Text under study START

Twenty Lessons Learned Over Twenty Years of L&D Production (Part Two)
In my last blog, I shared the first of 20 eLearning lessons learned over twenty years of L&D production for various clients, from large government departments to industry giants, healthcare organizations and charities, and just about everything in between.
In this blog, I’ll reveal the final ten lessons that I believe are must-haves for any learning professional producing courses that resonate with and are relevant to today’s demanding learners.
Blend It – With a Double Topping of Engagement
We all know the advantages of blended learning. But blended learning without engagement is, more likely than not, a recipe for learner boredom. Instead, focus on integrating interactive and diverse learning activities catering to different learning styles. Try incorporating a mix of synchronous and asynchronous elements, such as live virtual classes for real-time interaction, and pre-recorded lectures for self-paced learning. Group projects or peer-to-peer learning activities that promote teamwork and communication are also great for driving engagement.

Text under study END
Data extract START

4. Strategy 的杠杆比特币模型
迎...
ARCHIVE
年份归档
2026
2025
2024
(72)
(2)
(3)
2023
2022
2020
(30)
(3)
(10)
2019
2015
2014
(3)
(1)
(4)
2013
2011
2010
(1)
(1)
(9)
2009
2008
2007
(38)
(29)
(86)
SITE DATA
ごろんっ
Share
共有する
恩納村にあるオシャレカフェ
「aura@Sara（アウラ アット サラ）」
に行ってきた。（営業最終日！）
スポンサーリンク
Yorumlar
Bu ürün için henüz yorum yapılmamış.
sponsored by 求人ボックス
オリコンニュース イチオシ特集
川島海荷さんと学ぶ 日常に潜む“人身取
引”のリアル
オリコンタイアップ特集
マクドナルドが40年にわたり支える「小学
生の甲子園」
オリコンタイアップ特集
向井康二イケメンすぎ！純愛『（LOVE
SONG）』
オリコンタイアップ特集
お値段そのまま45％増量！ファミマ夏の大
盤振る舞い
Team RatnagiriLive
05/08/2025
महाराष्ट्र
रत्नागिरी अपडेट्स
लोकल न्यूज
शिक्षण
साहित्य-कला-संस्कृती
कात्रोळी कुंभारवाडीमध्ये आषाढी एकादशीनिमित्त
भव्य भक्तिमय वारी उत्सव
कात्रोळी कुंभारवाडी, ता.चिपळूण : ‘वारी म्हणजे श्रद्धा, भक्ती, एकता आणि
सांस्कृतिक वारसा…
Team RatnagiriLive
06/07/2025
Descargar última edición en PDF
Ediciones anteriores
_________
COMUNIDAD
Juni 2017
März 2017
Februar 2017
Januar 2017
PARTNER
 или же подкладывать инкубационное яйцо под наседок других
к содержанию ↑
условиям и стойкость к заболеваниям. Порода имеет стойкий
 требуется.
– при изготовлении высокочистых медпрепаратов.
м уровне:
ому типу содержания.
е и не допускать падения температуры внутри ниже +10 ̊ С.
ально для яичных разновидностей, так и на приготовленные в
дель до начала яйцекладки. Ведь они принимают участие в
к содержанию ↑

Data extract END

* **Questions on the material**:
a. According to the blog post on lessons from twenty years of L&D production, what is blended learning without engagement more likely than not to be?
b. Write the next part of the blog post on lessons from twenty years of L&D production, starting right after its final sentence.

* **Solved problems**:
a. A recipe for learner boredom.

b.
Focus on the Foundation
Invest the time it takes to build a strong foundation in structure and design. A well-structured course delivers learning content that flows logically, making it easier for learners to understand and retain the material. A well-designed course should cater to different learning styles and incorporate multimedia elements like videos, quizzes, and interactive activities. A further benefit is scalability and flexibility. Great design allows for easy updates and adaptations to the course content as an organization’s needs change over time.
Provide Frequent Feedback
Feedback and assessments help learners gauge their understanding and learning progress. But we all know that. What is more subtle and arguably more powerful is the role of feedback in correcting misconceptions, sparking motivation, and setting the stage for future learning directions. In an eLearning environment, with limited face-to-face interaction, astute feedback and assessment create a constant loop of learning, motivation, and reward.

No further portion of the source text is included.